9.1.2 Omgevingsvergunning

Het bevoegd gezag kan eenmalig in afwijking van het bepaalde in 9.1.1 een omgevingsvergunning verlenen voor het vergroten van de inhoud van een bouwwerk als bedoeld in 9.1.1 met maximaal 10%.

9.1.3 Uitzondering

Het bepaalde in 9.1.1 is niet van toepassing op bouwwerken die weliswaar bestaan op het tijdstip van inwerkingtreding van het plan, maar zijn gebouwd zonder vergunning en in strijd met het daarvoor geldende plan, daaronder begrepen de overgangsbepaling van dat plan.

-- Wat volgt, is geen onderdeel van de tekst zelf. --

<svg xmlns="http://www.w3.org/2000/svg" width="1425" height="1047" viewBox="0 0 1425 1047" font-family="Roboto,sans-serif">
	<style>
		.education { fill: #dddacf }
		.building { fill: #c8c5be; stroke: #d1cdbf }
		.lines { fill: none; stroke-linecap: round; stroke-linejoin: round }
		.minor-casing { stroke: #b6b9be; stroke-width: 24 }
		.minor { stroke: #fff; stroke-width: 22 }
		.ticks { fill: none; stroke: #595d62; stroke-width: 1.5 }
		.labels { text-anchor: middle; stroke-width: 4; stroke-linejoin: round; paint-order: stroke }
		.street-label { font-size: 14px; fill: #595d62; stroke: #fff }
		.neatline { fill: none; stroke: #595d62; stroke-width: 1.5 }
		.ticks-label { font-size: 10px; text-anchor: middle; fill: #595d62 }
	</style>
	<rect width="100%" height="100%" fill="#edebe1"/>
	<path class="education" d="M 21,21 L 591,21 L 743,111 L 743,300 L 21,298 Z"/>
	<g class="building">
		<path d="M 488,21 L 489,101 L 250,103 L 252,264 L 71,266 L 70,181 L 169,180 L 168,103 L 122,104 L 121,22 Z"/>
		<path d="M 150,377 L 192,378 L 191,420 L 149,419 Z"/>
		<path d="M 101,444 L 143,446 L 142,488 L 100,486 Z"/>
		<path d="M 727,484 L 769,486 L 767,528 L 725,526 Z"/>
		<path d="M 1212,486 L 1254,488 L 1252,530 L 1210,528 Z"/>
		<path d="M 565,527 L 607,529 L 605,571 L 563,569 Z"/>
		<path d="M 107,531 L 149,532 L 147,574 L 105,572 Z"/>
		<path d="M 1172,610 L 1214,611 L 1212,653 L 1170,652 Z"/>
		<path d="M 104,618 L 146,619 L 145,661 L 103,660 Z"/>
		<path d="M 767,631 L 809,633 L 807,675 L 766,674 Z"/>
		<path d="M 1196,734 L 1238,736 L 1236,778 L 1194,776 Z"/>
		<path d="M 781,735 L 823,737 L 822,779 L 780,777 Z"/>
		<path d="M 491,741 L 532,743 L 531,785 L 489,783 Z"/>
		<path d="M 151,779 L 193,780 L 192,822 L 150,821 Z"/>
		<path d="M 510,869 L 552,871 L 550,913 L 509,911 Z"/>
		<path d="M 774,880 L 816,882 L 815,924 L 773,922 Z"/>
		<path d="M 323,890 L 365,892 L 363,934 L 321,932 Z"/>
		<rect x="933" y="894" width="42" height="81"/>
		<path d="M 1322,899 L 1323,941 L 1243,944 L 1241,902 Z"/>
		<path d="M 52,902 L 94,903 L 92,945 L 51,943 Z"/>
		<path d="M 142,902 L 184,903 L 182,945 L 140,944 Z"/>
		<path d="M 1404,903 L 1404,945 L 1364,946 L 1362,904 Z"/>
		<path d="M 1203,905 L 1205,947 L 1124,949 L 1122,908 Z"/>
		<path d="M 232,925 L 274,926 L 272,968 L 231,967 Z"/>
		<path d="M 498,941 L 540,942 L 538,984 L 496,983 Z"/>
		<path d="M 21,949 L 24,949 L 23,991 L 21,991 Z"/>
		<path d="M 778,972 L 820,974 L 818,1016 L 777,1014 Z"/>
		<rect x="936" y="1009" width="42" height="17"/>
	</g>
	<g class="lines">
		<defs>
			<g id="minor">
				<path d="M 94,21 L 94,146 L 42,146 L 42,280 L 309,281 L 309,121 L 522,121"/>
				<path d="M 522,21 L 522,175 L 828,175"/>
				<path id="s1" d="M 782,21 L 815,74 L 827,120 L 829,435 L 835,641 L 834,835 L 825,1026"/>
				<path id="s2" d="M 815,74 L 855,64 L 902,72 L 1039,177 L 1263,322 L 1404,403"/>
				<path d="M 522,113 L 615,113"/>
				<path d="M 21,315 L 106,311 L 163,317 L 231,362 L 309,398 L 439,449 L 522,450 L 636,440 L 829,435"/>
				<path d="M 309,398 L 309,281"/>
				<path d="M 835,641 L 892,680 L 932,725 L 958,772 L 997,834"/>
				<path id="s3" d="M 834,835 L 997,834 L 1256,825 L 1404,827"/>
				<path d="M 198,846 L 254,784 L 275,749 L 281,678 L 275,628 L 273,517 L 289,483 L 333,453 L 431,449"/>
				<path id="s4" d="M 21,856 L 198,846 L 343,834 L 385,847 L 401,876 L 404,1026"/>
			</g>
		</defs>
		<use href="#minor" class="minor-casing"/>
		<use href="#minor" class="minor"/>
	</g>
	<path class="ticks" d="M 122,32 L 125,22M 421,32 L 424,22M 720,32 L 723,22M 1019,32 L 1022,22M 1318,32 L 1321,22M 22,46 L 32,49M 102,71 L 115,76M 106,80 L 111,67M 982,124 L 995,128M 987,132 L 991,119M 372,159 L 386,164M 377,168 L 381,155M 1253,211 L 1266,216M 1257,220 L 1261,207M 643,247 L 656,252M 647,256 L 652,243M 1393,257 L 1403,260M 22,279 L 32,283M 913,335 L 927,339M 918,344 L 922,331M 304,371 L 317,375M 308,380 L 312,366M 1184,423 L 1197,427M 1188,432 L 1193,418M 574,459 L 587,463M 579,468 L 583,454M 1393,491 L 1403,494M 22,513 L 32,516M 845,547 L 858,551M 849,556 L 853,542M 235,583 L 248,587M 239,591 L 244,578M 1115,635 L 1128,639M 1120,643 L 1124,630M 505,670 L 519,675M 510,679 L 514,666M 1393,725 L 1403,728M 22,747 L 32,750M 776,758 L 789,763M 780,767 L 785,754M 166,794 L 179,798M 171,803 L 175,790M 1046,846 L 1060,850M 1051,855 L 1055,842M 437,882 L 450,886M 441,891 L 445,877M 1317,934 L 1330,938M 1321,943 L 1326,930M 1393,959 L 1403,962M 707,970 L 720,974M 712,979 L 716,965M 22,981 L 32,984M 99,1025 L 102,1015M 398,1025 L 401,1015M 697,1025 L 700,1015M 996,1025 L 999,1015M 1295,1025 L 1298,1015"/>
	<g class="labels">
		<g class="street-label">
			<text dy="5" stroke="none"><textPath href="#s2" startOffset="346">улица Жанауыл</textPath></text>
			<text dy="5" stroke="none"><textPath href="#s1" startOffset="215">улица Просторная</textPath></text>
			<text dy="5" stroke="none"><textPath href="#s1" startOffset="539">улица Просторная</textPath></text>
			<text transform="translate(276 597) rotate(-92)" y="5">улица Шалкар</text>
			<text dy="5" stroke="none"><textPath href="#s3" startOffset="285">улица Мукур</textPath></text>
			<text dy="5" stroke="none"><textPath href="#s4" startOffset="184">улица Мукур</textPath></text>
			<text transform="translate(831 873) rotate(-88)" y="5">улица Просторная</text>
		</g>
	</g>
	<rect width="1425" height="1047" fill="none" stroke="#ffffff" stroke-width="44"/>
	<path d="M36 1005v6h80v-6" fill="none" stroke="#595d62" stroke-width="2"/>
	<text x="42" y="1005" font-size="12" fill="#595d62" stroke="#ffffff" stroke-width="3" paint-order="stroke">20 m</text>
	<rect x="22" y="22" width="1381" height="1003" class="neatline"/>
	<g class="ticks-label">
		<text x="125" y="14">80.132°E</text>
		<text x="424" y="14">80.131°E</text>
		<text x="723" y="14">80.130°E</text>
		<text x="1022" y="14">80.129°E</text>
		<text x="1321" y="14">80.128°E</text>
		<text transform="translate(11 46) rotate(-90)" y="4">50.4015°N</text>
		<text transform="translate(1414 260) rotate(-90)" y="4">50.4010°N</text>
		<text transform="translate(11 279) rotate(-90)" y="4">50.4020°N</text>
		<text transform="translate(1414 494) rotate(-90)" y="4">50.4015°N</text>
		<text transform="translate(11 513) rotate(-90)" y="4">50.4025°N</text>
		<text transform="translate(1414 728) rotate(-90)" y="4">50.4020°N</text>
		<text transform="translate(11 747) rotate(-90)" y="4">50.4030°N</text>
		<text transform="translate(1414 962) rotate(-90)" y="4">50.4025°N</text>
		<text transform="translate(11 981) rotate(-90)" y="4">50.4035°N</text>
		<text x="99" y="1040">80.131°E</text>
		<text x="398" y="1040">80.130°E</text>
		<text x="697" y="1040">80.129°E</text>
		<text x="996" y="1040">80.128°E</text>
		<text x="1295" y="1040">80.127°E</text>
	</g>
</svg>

9.2 Overgangsrecht gebruik
9.2.1 Algemeen

Het gebruik van grond en bouwwerken dat bestond op het tijdstip van inwerkingtreding van het bestemmingsplan en hiermee in strijd is, mag worden voortgezet.

9.2.2 Strijdig gebruik

Het is verboden het met het bestemmingsplan strijdige gebruik, bedoeld in 9.2.1, te veranderen of te laten veranderen in een ander met dat plan strijdig gebruik, tenzij door deze verandering de afwijking naar aard en omvang wordt verkleind.

9.2.3 Onderbroken gebruik

Indien het gebruik, bedoeld in 9.2.1, na het tijdstip van inwerkingtreding van het plan voor een periode langer dan een jaar wordt onderbroken, is het verboden dit gebruik daarna te hervatten of te laten hervatten.

9.2.4 Strijd met voorheen geldend bestemmingsplan

Het bepaalde in 9.2.1 is niet van toepassing op het gebruik dat reeds in strijd was met het voorheen geldende bestemmingsplan, daaronder begrepen de overgangsbepalingen van dat plan.

Artikel 10 Slotregel

Deze regels worden aangehaald als:

Regels van het bestemmingsplan 'Buitengebied Andel: Bustransferium Hoge Maasdijk'.